- **Records supplied**

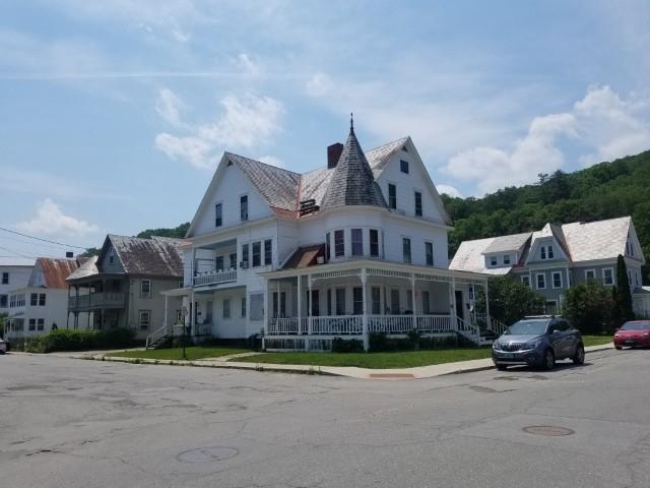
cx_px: 325
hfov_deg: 67.3
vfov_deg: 53.1
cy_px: 244
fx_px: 488
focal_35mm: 26
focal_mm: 4.2
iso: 50
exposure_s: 1/4560
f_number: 1.7
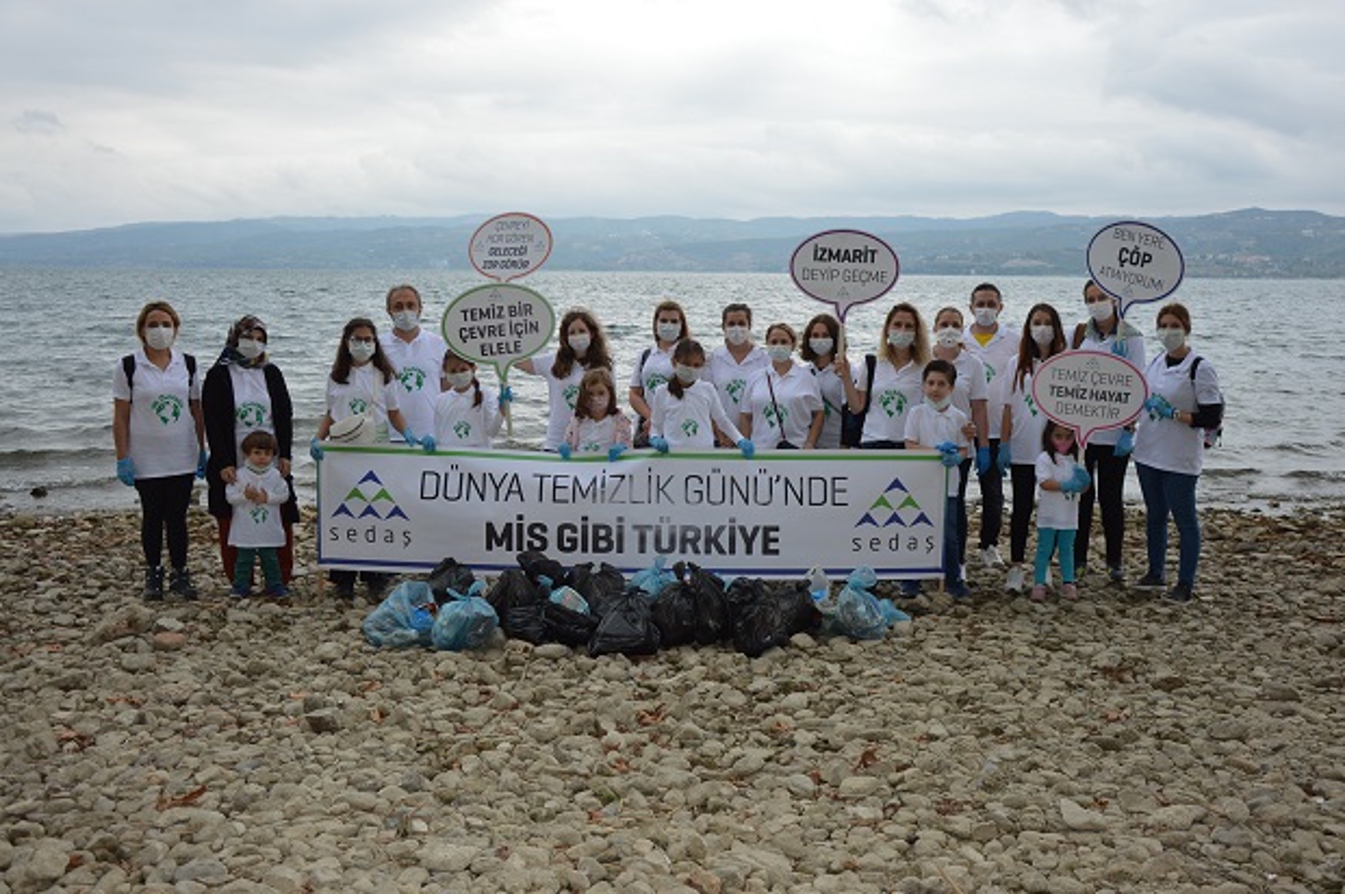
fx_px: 1232
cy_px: 447
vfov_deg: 39.9
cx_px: 672
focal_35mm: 33
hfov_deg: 57.3
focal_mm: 22
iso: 100
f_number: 4
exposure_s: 1/125
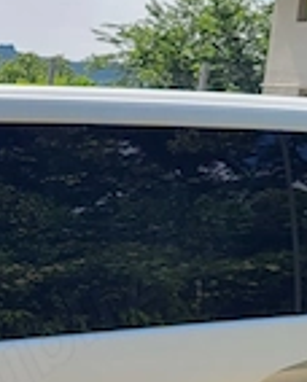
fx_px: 1213
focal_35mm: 107
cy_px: 331
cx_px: -81
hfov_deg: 13.9
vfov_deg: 17.7
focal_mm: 5.4
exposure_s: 1/1889
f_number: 1.8
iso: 40
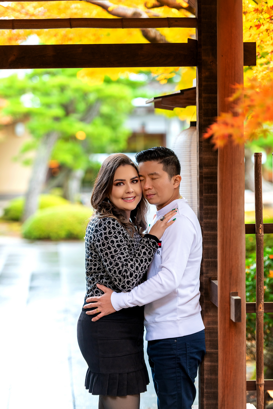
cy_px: 204
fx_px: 1388
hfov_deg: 11.2
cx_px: 136
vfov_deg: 16.8
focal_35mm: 122
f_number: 2.8
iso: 400
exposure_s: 1/100
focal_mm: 122
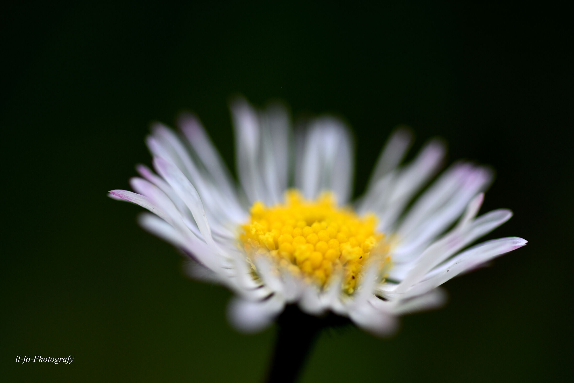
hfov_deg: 13.0
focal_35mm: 158
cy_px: 192
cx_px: 287
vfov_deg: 8.7
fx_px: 2511
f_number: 5.3
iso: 200
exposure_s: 1/320
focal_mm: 105
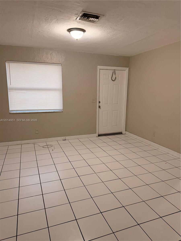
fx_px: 167
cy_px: 120
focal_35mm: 24
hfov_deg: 56.8
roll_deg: -0.2
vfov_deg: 71.6
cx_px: 90
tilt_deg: -10.7
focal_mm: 6.76
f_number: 1.78
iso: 250
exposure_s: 1/60
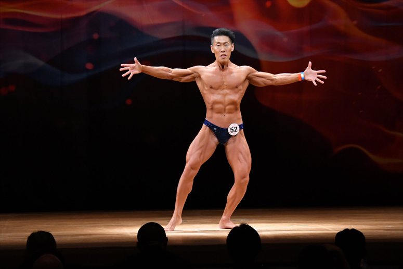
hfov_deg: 9.5
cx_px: 202
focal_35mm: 217
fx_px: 2428
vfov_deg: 6.3
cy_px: 134
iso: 4000
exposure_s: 1/400
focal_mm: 145
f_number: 5.6
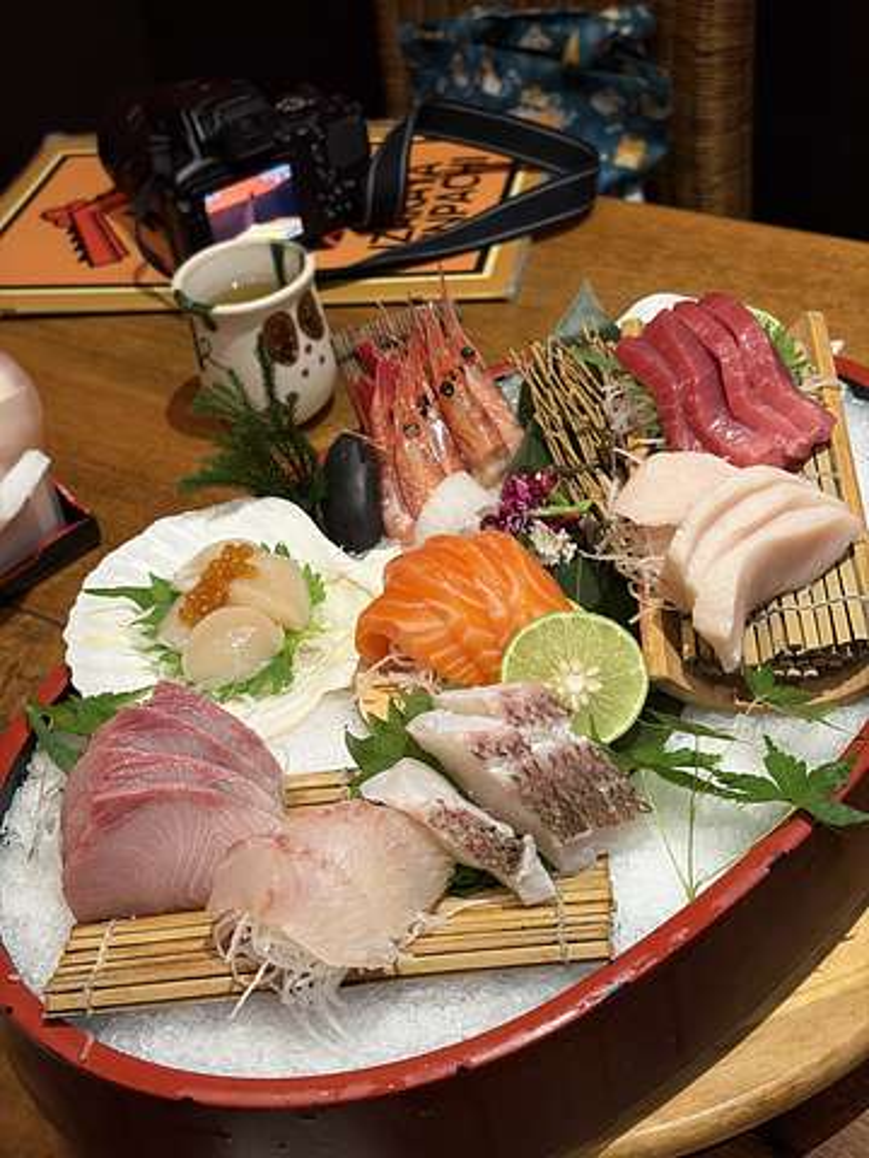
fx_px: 1741
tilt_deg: -37.9
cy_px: 579
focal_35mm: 52
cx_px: 434
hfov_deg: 28.0
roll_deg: +11.1
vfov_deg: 36.8
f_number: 1.6
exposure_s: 1/50
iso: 125
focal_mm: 5.96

- **Problem to work on**
Excluding all pictures, reproduce the records exactly as they appear above.

- **Solved exercise**
cx_px: 325
hfov_deg: 67.3
vfov_deg: 53.1
cy_px: 244
fx_px: 488
focal_35mm: 26
focal_mm: 4.2
iso: 50
exposure_s: 1/4560
f_number: 1.7
fx_px: 1232
cy_px: 447
vfov_deg: 39.9
cx_px: 672
focal_35mm: 33
hfov_deg: 57.3
focal_mm: 22
iso: 100
f_number: 4
exposure_s: 1/125
fx_px: 1213
focal_35mm: 107
cy_px: 331
cx_px: -81
hfov_deg: 13.9
vfov_deg: 17.7
focal_mm: 5.4
exposure_s: 1/1889
f_number: 1.8
iso: 40
cy_px: 204
fx_px: 1388
hfov_deg: 11.2
cx_px: 136
vfov_deg: 16.8
focal_35mm: 122
f_number: 2.8
iso: 400
exposure_s: 1/100
focal_mm: 122
hfov_deg: 13.0
focal_35mm: 158
cy_px: 192
cx_px: 287
vfov_deg: 8.7
fx_px: 2511
f_number: 5.3
iso: 200
exposure_s: 1/320
focal_mm: 105
fx_px: 167
cy_px: 120
focal_35mm: 24
hfov_deg: 56.8
roll_deg: -0.2
vfov_deg: 71.6
cx_px: 90
tilt_deg: -10.7
focal_mm: 6.76
f_number: 1.78
iso: 250
exposure_s: 1/60
hfov_deg: 9.5
cx_px: 202
focal_35mm: 217
fx_px: 2428
vfov_deg: 6.3
cy_px: 134
iso: 4000
exposure_s: 1/400
focal_mm: 145
f_number: 5.6
fx_px: 1741
tilt_deg: -37.9
cy_px: 579
focal_35mm: 52
cx_px: 434
hfov_deg: 28.0
roll_deg: +11.1
vfov_deg: 36.8
f_number: 1.6
exposure_s: 1/50
iso: 125
focal_mm: 5.96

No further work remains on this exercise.